Sempre terá havido. Publicidade imbecil aos produtos e serviços mais improváveis – e nem sei o que será mais imbecil: se o "inventor" do produto ou serviço publicitado, se quem o publicita. E sempre terá havido fracos de espírito. É a eles que essa publicidade se destina. São os tansos que depressa se deixam seduzir pelas supostas propriedades prodigiosas dos produtos, destas contemporâneas banhas da cobra. Com a Internet, essa publicidade tornou-se um filão. Andamos por sítios aconselháveis na Internet e aparecem, em letras garrafais e cores garridas, anúncios aos produtos e serviços que não passam de embustes.
Um exemplo: um dia destes, fiquei a saber que posso instalar uma geringonça qualquer no telemóvel da namorada para saber, a todo o tempo, por anda. Primeira observação: a publicidade ranhosa anuncia o estrondoso aplicativo para namorados que queiram controlar a vida de namoradas (e vice versa; e vice-versa do vice-versa, para não arrostar a acusação de homofóbico). Ultrapassada a fase em que somos namorados, o serviço deixa de estar disponível? Quando casamos, ou quando passamos a viver em união de facto, já estamos fora do alcance da engenhoca que antes nos tinha sido secretamente colocada no telemóvel? A discriminação devia ser explicada. Como se entende que só quem esteja na febril etapa do namoro desconfie da pessoa amada? Ou seja: os ciúmes – o grande nutriente da desconfiança (ou vice-versa?) – só fazem sentido antes de as duas pessoas juntarem os trapinhos.
Quando os olhos viram o absurdo anúncio, esta foi a interrogação que surgiu: há quem esteja interessado em controlar todos os passos da pessoa que tem como sua/seu namorada/o? Desconheço se esta inventiva inovação é coisa internacional, ou se é uma reminiscência indígena da cultura da "bufaria" que não hesitava em espiolhar a vida alheia.
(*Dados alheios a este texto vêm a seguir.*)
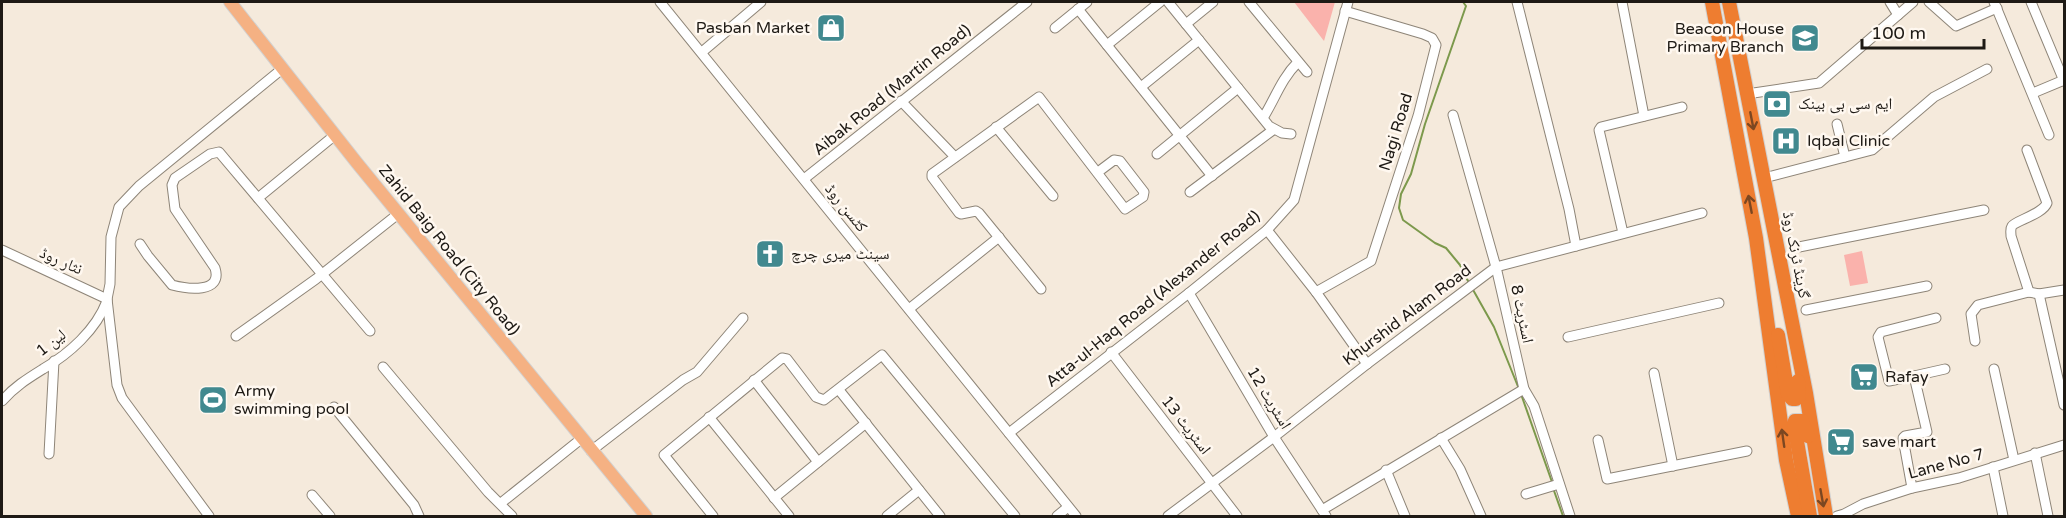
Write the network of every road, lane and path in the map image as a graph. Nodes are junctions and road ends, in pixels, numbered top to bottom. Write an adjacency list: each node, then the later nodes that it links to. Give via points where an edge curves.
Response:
1 (230, 2): 28 (main road, Zahid Baig Road (City Road))
2 (660, 2): 26 (street, کٹسن روڈ)
3 (761, 2): 26 (street)
4 (1027, 2): 36 (street, Aibak Road (Martin Road))
5 (1087, 2): 20 (street)
6 (1160, 2): 25 (street)
7 (1168, 2): 22 (street)
8 (1213, 2): 22 (street)
9 (1249, 2): 27 (street)
10 (1517, 2): 67 (street)
11 (1622, 2): 39 (street)
12 (1712, 2): 65 (highway, one-way to 12)
13 (1729, 2): 35 (highway, گرینڈ ٹرنک روڈ)
14 (1890, 2): 21 (street)
15 (1913, 2): 21 (street)
16 (1929, 2): 18 (street, via 1956,26)
17 (2031, 2): 31 (street)
18 (1995, 4): 34 (street)
19 (1347, 6): 62 (street, Atta-ul-Haq Road (Alexander Road), via 1294,200); 76 (street, Nagi Road, via 1423,34 1436,45 1418,116 1371,261)
20 (1078, 9): 23 (street); 25 (street)
21 (1898, 15): 35 (street, via 1819,83)
22 (1186, 24): 24 (street)
23 (1055, 28)
24 (1199, 40): 32 (street); 33 (street)
25 (1107, 45): 32 (street)
26 (702, 52): 55 (street, کٹسن روڈ)
27 (1298, 62): 30 (street); 40 (street, via 1285,76)
28 (282, 69): 45 (main road, Zahid Baig Road (City Road)); 80 (street, via 139,186 119,207 111,237)
29 (1987, 69): 51 (street, via 1934,97 1872,150)
30 (1307, 72)
31 (2064, 80): 34 (street)
32 (1141, 87): 47 (street)
33 (1238, 88): 40 (street); 47 (street)
34 (2032, 93): 46 (street)
35 (1747, 94): 54 (highway, گرینڈ ٹرنک روڈ, one-way to 54)
36 (902, 101): 50 (street); 55 (street, Aibak Road (Martin Road))
37 (1682, 107): 39 (street)
38 (1453, 115): 70 (street, اسٹریٹ 8)
39 (1644, 116): 63 (street, via 1599,130)
40 (1263, 118): 43 (street)
41 (1837, 124): 51 (street)
42 (996, 127): 50 (street); 52 (street, via 1039,97); 57 (street)
43 (1273, 130): 44 (street); 53 (street)
44 (1291, 134)
45 (335, 135): 58 (street); 61 (main road, Zahid Baig Road (City Road))
46 (2049, 135)
47 (1180, 136): 49 (street); 53 (street)
48 (2027, 150): 77 (street, via 2048,203 2011,228)
49 (1157, 154)
50 (955, 157): 64 (street, via 932,177 959,213 976,211)
51 (1845, 157): 54 (street)
52 (1098, 172): 52 (street, via 1114,160 1120,161 1144,192 1143,197 1125,209)
53 (1212, 176): 56 (street)
54 (1764, 178): 73 (highway, گرینڈ ٹرنک روڈ)
55 (804, 179): 82 (street, کٹسن روڈ)
56 (1190, 192)
57 (1053, 196)
58 (258, 198): 66 (street, via 219,152 175,178 175,208 215,268 217,279 210,287 172,285); 71 (street)
59 (1984, 210): 68 (street)
60 (1702, 213): 63 (street, Khurshid Alam Road)
61 (398, 214): 71 (street); 109 (main road, Zahid Baig Road (City Road))
62 (1267, 230): 76 (street); 78 (street, Atta-ul-Haq Road (Alexander Road))
63 (1623, 233): 67 (street, Khurshid Alam Road)
64 (999, 237): 74 (street); 82 (street)
65 (1756, 238): 73 (highway, via 1788,394 1794,399 1799,394); 149 (highway, one-way to 65, via 1786,460)
66 (140, 244)
67 (1576, 246): 70 (street, Khurshid Alam Road)
68 (1794, 248)
69 (2, 250): 80 (street, نثار روڈ)
70 (1496, 267): 92 (street, Khurshid Alam Road); 100 (street, اسٹریٹ 8)
71 (322, 274): 86 (street); 87 (street)
72 (1928, 286): 83 (street)
73 (1785, 287): 117 (highway, گرینڈ ٹرنک روڈ)
74 (1041, 289)
75 (2064, 290): 79 (street)
76 (1316, 292): 92 (street)
77 (2029, 292): 79 (street); 89 (street, via 1973,308)
78 (1189, 293): 90 (street, Atta-ul-Haq Road (Alexander Road)); 107 (street, اسٹریٹ 12)
79 (2039, 294): 102 (street)
80 (107, 298): 91 (street, لین 1, via 92,327); 132 (street, via 117,385 122,398)
81 (1719, 303): 88 (street)
82 (909, 309): 106 (street, کٹسن روڈ)
83 (1806, 310)
84 (743, 318): 112 (street, via 697,372)
85 (1936, 318): 97 (street, via 1879,335 1889,381)
86 (370, 331)
87 (236, 336)
88 (1568, 337)
89 (1975, 341)
90 (1111, 352): 106 (street, Atta-ul-Haq Road (Alexander Road)); 122 (street, اسٹریٹ 13)
91 (54, 362): 101 (street, لین 1, via 18,384); 115 (street)
92 (1366, 363): 107 (street, Khurshid Alam Road)
93 (383, 367): 129 (street)
94 (1945, 369): 97 (street)
95 (1994, 369): 116 (street)
96 (1654, 373): 119 (street)
97 (1914, 376): 124 (street, via 1927,432 1903,438)
98 (754, 380): 99 (street, via 784,358 816,397 824,400); 104 (street); 118 (street)
99 (839, 390): 105 (street); 141 (street, via 880,355 884,356)
100 (1520, 391): 108 (street); 123 (street, اسٹریٹ 8, via 1534,406)
101 (2, 401)
102 (2064, 405)
103 (334, 407): 134 (street)
104 (709, 417): 128 (street); 137 (street, via 664,456)
105 (866, 423): 118 (street); 125 (street)
106 (1009, 433): 130 (street, کٹسن روڈ)
107 (1274, 437): 122 (street, Khurshid Alam Road); 131 (street, اسٹریٹ 12)
108 (1441, 438): 121 (street); 147 (street)
109 (581, 439): 112 (main road, Zahid Baig Road (City Road)); 129 (street)
110 (1598, 440): 119 (street, via 1607,478)
111 (2064, 445): 114 (street, Lane No 7)
112 (591, 451): 136 (main road, Zahid Baig Road (City Road))
113 (1747, 451): 119 (street)
114 (2036, 453): 116 (street, Lane No 7); 154 (street)
115 (49, 454)
116 (2014, 460): 120 (street, Lane No 7)
117 (1816, 461): 150 (highway, via 1803,422 1795,421); 151 (highway, گرینڈ ٹرنک روڈ, one-way to 151)
118 (818, 462): 128 (street)
119 (1673, 466)
120 (1993, 467): 124 (street, Lane No 7); 153 (street)
121 (1386, 470): 131 (street); 146 (street)
122 (1213, 484): 144 (street, Khurshid Alam Road); 145 (street, اسٹریٹ 13)
123 (1554, 485): 126 (street); 148 (street, اسٹریٹ 8)
124 (1912, 488): 152 (street, Lane No 7)
125 (919, 490): 139 (street); 140 (street)
126 (1526, 494)
127 (312, 495): 133 (street)
128 (774, 498): 138 (street)
129 (501, 503): 135 (street)
130 (1068, 507): 142 (street); 143 (street, کٹسن روڈ)
131 (1324, 513)
132 (209, 516)
133 (330, 516)
134 (419, 516)
135 (512, 516)
136 (646, 516)
137 (713, 516)
138 (789, 516)
139 (886, 516)
140 (940, 516)
141 (1015, 516)
142 (1057, 516)
143 (1076, 516)
144 (1168, 516)
145 (1237, 516)
146 (1405, 516)
147 (1481, 516)
148 (1570, 516)
149 (1798, 516)
150 (1810, 516)
151 (1826, 516)
152 (1837, 516)
153 (2003, 516)
154 (2048, 516)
Se é mais uma trave-mestra da nossa idiossincrasia, continuamos a definhar na salazarenta, mesquinha, muito pequenina forma de ser e de estar. Não quero comprar uma guerra de gerações, mas arriscava a adivinhar que os inventores do perverso aplicativo de telecomunicações são gente de tenra idade. Tão tenra idade que nem sequer têm ideia que antes de 1974 vivemos quarenta e oito anos de demorada e obscura ditadura, com falta de respeito pelos direitos individuais e pela privacidade. Que nessa altura era uma palavra vã. E agora parece que volta a ter o significado diluído na demência de quem convive com a intrusão na vida de outra pessoa como se fosse um acto normal.
Haverá quem, no seu bom juízo, tenha insidiosamente instalado o dito aplicativo no telemóvel da pessoa amada? Corrija-se, pois, a frase anterior: é que as palavras "pessoa" e "amada" devem ser entrecortadas pelo vocábulo "supostamente". Quando a desconfiança chega a este ponto, já só uma patologia mental invade os seus fautores. Quem confunde um sentimento com a necessidade de espiar todos os passos de outra pessoa é porque está doente, e muito. O pior dos males é haver quem considere normal ser espião desta maneira, por estes motivos. É todo um programa de comportamento para o futuro. Gente que entrará para a administração pública e que, nas horas vagas, se entretém a vasculhar os dados pessoais de quem apareça nas bases de dados. Isto sim, é retrocesso civilizacional.
Outro exemplo: há uma marosca qualquer que nos permite saber o dia em que vamos morrer. Talvez por ter pavor da morte, nem sequer considero a hipótese de alguém ser assaltado pela curiosidade e meter-se pelos caminhos da charlatanice só para ter uma ideia de quando vai "desta para melhor" (na minha maneira de ver, "desta para pior"). É que só pode ser charlatanice, para começar. E, mesmo que o não fosse, quem no seu juízo está interessado em saber por quanto mais tempo vai continuar entre os vivos?
Se estas bojardas publicitárias têm sucesso, então só me apetece dizer que estamos (quase) todos loucos. De vez.